Code Intelligence (CI) has introduced CI Spark, an LLM (Large Language Model) AI assistant for creating tests, with claimed productivity of 15 times that of manually created tests.
The world of unit tests has evolved since its early days, when developers wrote tests checking that input to their code routines generated the expected output. While such tests are still important, a more powerful means of discovering security issues is testing with unexpected and randomized input, rather than what the developers had in mind when writing the code. This technique, called fuzzing, has unearthed many security issues which would otherwise have gone undetected.
In August, Google posted about adding LLM-based AI to its OSS-Fuzz project for continuous fuzz testing of open source software. A fuzz introspector tool identifies under-tested areas of the code and creates prompts to the LLM requesting new fuzz targets. If the code generated by the LLM failed to compile, the tool generates a new prompt asking for a fix. “At first, the code generated from our prompts wouldn’t compile; however, after several rounds of prompt engineering and trying out the new fuzz targets, we saw projects gain between 1.5% and 31% code coverage,” the Google team reported.

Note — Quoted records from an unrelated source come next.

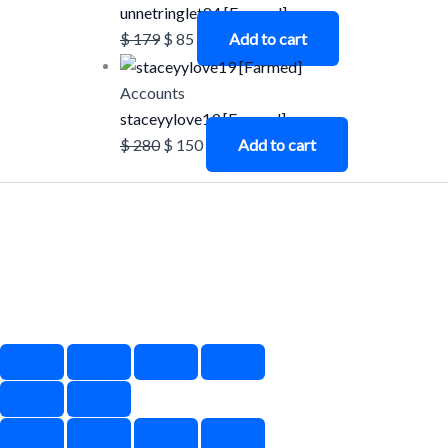
unnetringlet84 [Farmed]
$
179
$
85
Add to cart
Accounts
staceyylove19 [Farmed]
$
280
$
150
Add to cart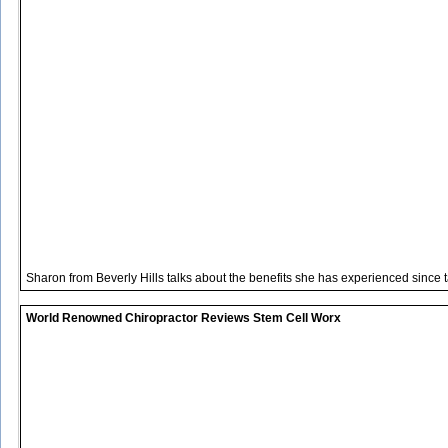
Sharon from Beverly Hills talks about the benefits she has experienced since 
World Renowned Chiropractor Reviews Stem Cell Worx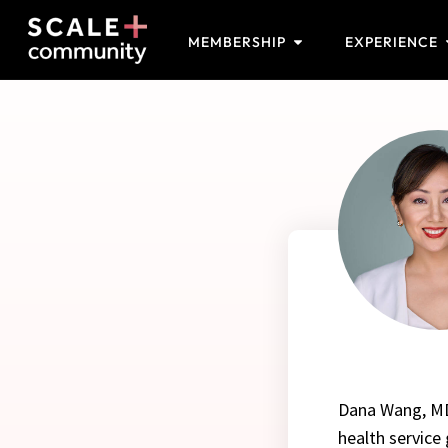
MEMBERSHIP
EXPERIENCE
Dana Wang, MD,
health service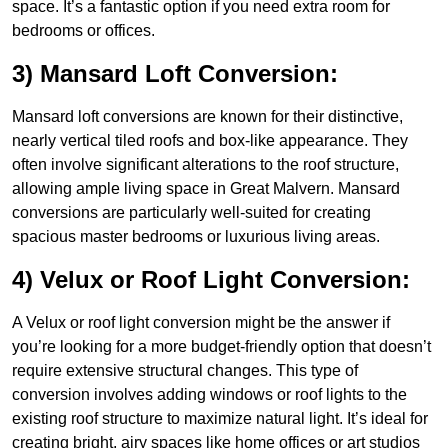
space. It’s a fantastic option if you need extra room for
bedrooms or offices.
3) Mansard Loft Conversion:
Mansard loft conversions are known for their distinctive,
nearly vertical tiled roofs and box-like appearance. They
often involve significant alterations to the roof structure,
allowing ample living space in Great Malvern. Mansard
conversions are particularly well-suited for creating
spacious master bedrooms or luxurious living areas.
4) Velux or Roof Light Conversion:
A Velux or roof light conversion might be the answer if
you’re looking for a more budget-friendly option that doesn’t
require extensive structural changes. This type of
conversion involves adding windows or roof lights to the
existing roof structure to maximize natural light. It’s ideal for
creating bright, airy spaces like home offices or art studios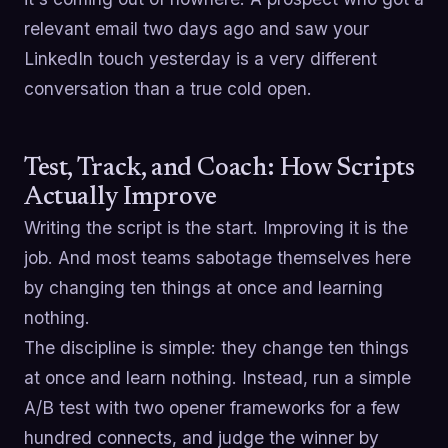
relevant email two days ago and saw your
LinkedIn touch yesterday is a very different
conversation than a true cold open.
Test, Track, and Coach: How Scripts
Actually Improve
Writing the script is the start. Improving it is the
job. And most teams sabotage themselves here
by changing ten things at once and learning
nothing.
The discipline is simple: they change ten things
at once and learn nothing. Instead, run a simple
A/B test with two opener frameworks for a few
hundred connects, and judge the winner by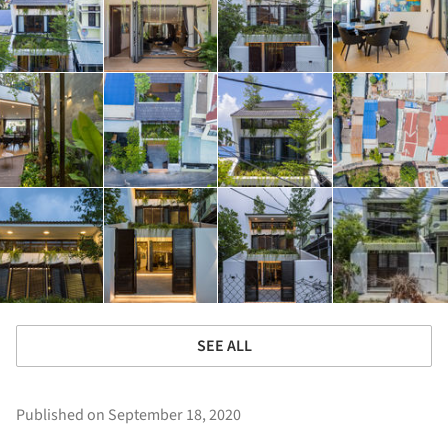
SEE ALL
Published on September 18, 2020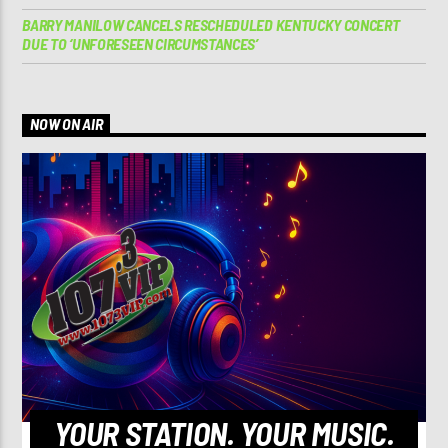
BARRY MANILOW CANCELS RESCHEDULED KENTUCKY CONCERT
DUE TO ‘UNFORESEEN CIRCUMSTANCES’
NOW ON AIR
YOUR STATION. YOUR MUSIC.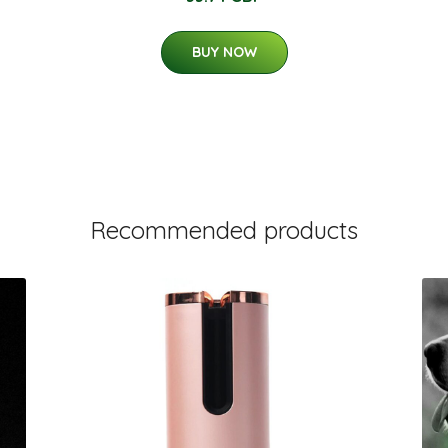
BUY NOW
Recommended products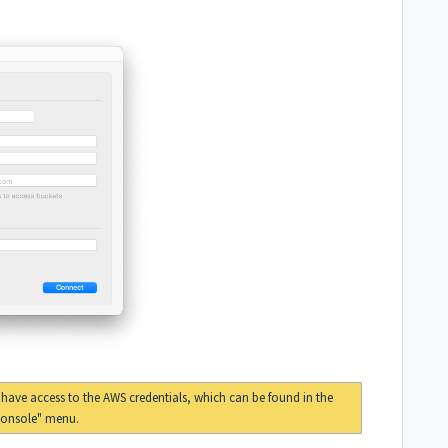
o have access to the AWS credentials, which can be found in the
Console" menu
.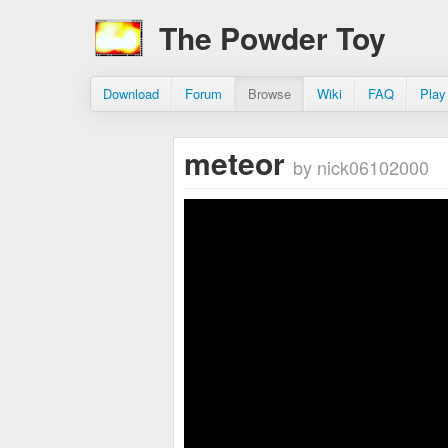
The Powder Toy
Download
Forum
Browse
Wiki
FAQ
Play
meteor
by nick06102000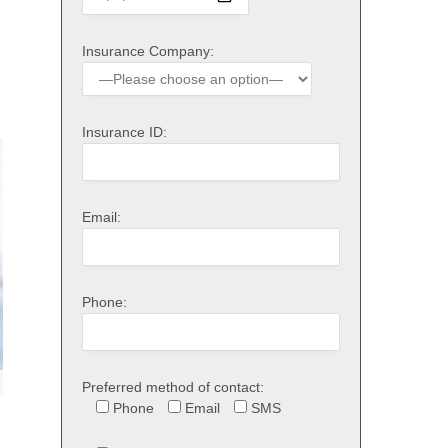
Insurance Company:
Insurance ID:
Email:
Phone:
Preferred method of contact:
Phone
Email
SMS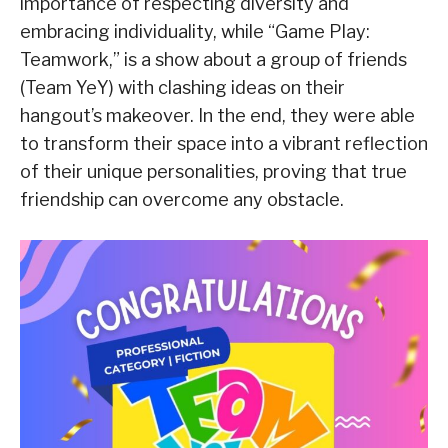
importance of respecting diversity and
embracing individuality, while “Game Play:
Teamwork,” is a show about a group of friends
(Team YeY) with clashing ideas on their
hangout’s makeover. In the end, they were able
to transform their space into a vibrant reflection
of their unique personalities, proving that true
friendship can overcome any obstacle.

CI is both a provider of enterprise testing tools and maintainer of an open source fuzzing tool for JVM (Java Virtual Machine) languages called Jazzer, which has been used by OSS-Fuzz since 2021. Given that collaboration, it is no surprise that CI is now introducing CI Spark which it says takes a similar approach but targeting enterprise software development. “The main purpose of this new OSS-Fuzz addition is to keep securing open-source, CI Spark will soon be rolled out for commercial projects as well,” said the company.
That said, it is early days for the tool and the roadmap includes support for different LLMs, a new evaluation framework to validate the quality of a test, static analysis to improve the identification of candidates for testing, and support for additional programming languages.
The commercial pressure to deliver features can mean that testing – whether unit testing or fuzz testing – can be neglected, resulting in software that is less resilient, less secure, and harder to maintain. Applying AI to this problem is an obvious solution. GitHub’s Copilot coding assistant has support for unit test generation and, earlier this year, Tabnine introduced AI-powered unit testing. Applying AI to fuzz testing has been talked about for years – such as in this Microsoft Research post from 2017 – but it now looks set to become mainstream.